═══ Texto proporcionado

'El contemplador', de la Fondazione Giorgio e Isa de Chirico. (Foto: VEGAP)
Ciudad Juárez, Chihuahua. 19 de julio de 2017. (RanchoNEWS).– A la sombra de los pórticos de Éfeso, Heráclito paseaba mientras esbozaba su teoría cosmológica del eterno retorno. Bajo esos pórticos clásicos, entre estatuas helénicas y columnas jónicas, Giorgio de Chirico buscó sin descanso ese eterno fluir, ese espíritu en cada cosa del que hablaba el filósofo. Y en su pintura encontró un nuevo pathos, un nuevo horizonte espiritual arraigado en la belleza de la Grecia mitológica y en los misterios espectrales de los sueños. Unos sueños homéricos, de ruinas en playas solitarias, de arquitecturas vacías, de héroes sin rostro, escribe Vanessa Graell para El Mundo desde Barcelona.
Mientras el futurismo y el cubismo dinamitaban formas y reglas, Giorgio De Chirico inventó un nuevo camino en la pintura moderna: la metafísica, que influiría tanto en Dalí como en Warhol. Su metafísica son las ideas de Nietzsche y Schopenhauer. Una pintura que parte del clasicismo para profundizar en la esencia oculta de las cosas. Y sucedió en Florencia: un Giorgio de 22 años estaba sentado en un banco de la plaza de Santa Croce y tuvo una visión, como si viera las cosas por primera vez. Y pintó su primer cuadro metafísico: L'énigme d'un après–midi d'automne (El enigma de una tarde de otoño). La metafísica nace del enigma, que el propio De Chirico dejó escrito en uno de sus autorretratos: Et quid amabo nisi quod aenigma est?(¿y qué amaré, sino lo que es enigma?).
El mundo de Giorgio de Chirico. Sueño o realidad construye ese universo metafísico en un teatro de pórticos blancos en los que quedan suspendidos los cuadros del pintor: sus plazas italianas, sus musas silenciosas, sus trobadores con bustos clásicos a los pies... Y, entre ese mar de lienzos y arquitectura, en el ágora de la exposición, se alzan sus esculturas de terracota y bronce –plateadas y doradas–, los maniquíes sin rostro, arlequines de la metafísica con formas geométricas. CaixaForum Barcelona inaugura la primera gran retrospectiva sobre De Chirico que se ha celebrado nunca en España: casi 150 obras procedentes en su mayoría de la fundación italiana que fundó su viuda y que formaban la colección particular del pintor. Después, viajará a Madrid, Zaragoza y Palma. «El siglo XX ha tenido dos grandes artistas: Picasso y De Chirico. Ambos son fuerzas complementarias que constituyen las columnas del arte moderno, como decía el crítico de arte Maurizio Calvesi», reivindica Paolo Picozza, presidente de la Fondazione Giorgio e Isa de Chirico.

══════

- **Tareas a realizar**
A - ¿Cuántas obras reúne la retrospectiva de CaixaForum Barcelona según el texto sobre De Chirico?
B - Explica en una a tres oraciones, según el texto sobre De Chirico, por qué Paolo Picozza afirma que Picasso y De Chirico son los dos grandes artistas del siglo XX.
C - Resume el texto sobre De Chirico en dos oraciones.

═══ Datos mostrados

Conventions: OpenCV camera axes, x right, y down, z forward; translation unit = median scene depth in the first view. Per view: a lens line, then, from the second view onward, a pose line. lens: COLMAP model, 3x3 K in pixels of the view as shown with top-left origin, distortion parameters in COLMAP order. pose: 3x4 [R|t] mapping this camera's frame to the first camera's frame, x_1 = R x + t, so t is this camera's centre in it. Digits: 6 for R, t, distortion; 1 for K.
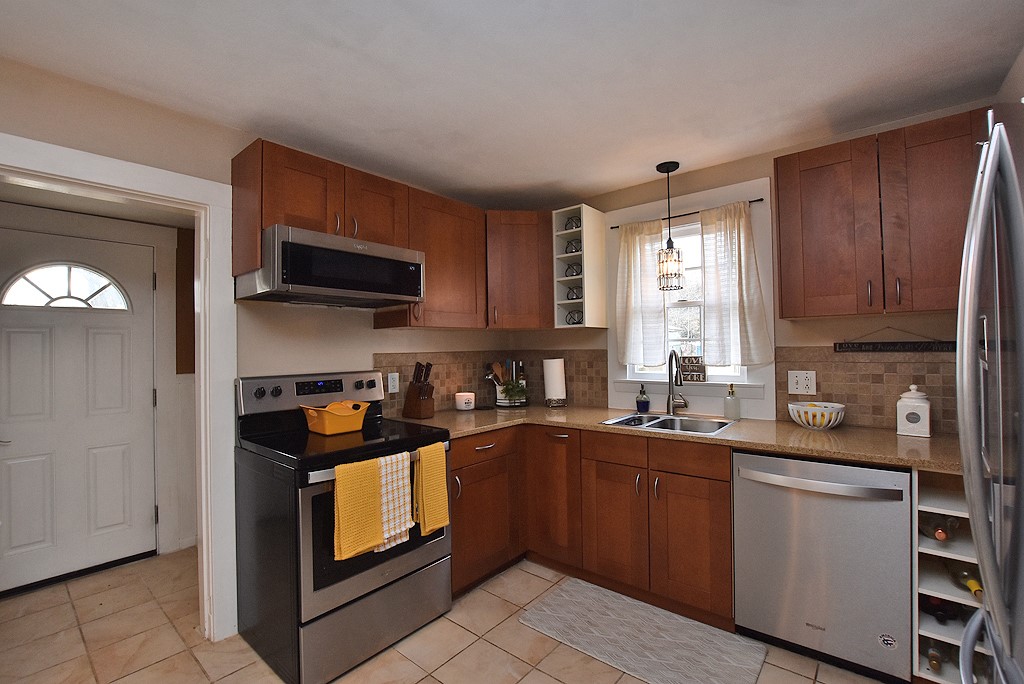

══════

- **Resultados del ejercicio**
A - Casi 150 obras.

B - Porque ambos son fuerzas complementarias que constituyen las columnas del arte moderno. Picozza toma esta idea del crítico de arte Maurizio Calvesi.

C - Giorgio de Chirico inventó la pintura metafísica, que parte del clasicismo para profundizar en la esencia oculta de las cosas y que nació de una visión que tuvo a los 22 años en la plaza de Santa Croce de Florencia. CaixaForum Barcelona inaugura la primera gran retrospectiva sobre el pintor en España, con casi 150 obras procedentes en su mayoría de la fundación italiana que fundó su viuda, y la muestra viajará después a Madrid, Zaragoza y Palma.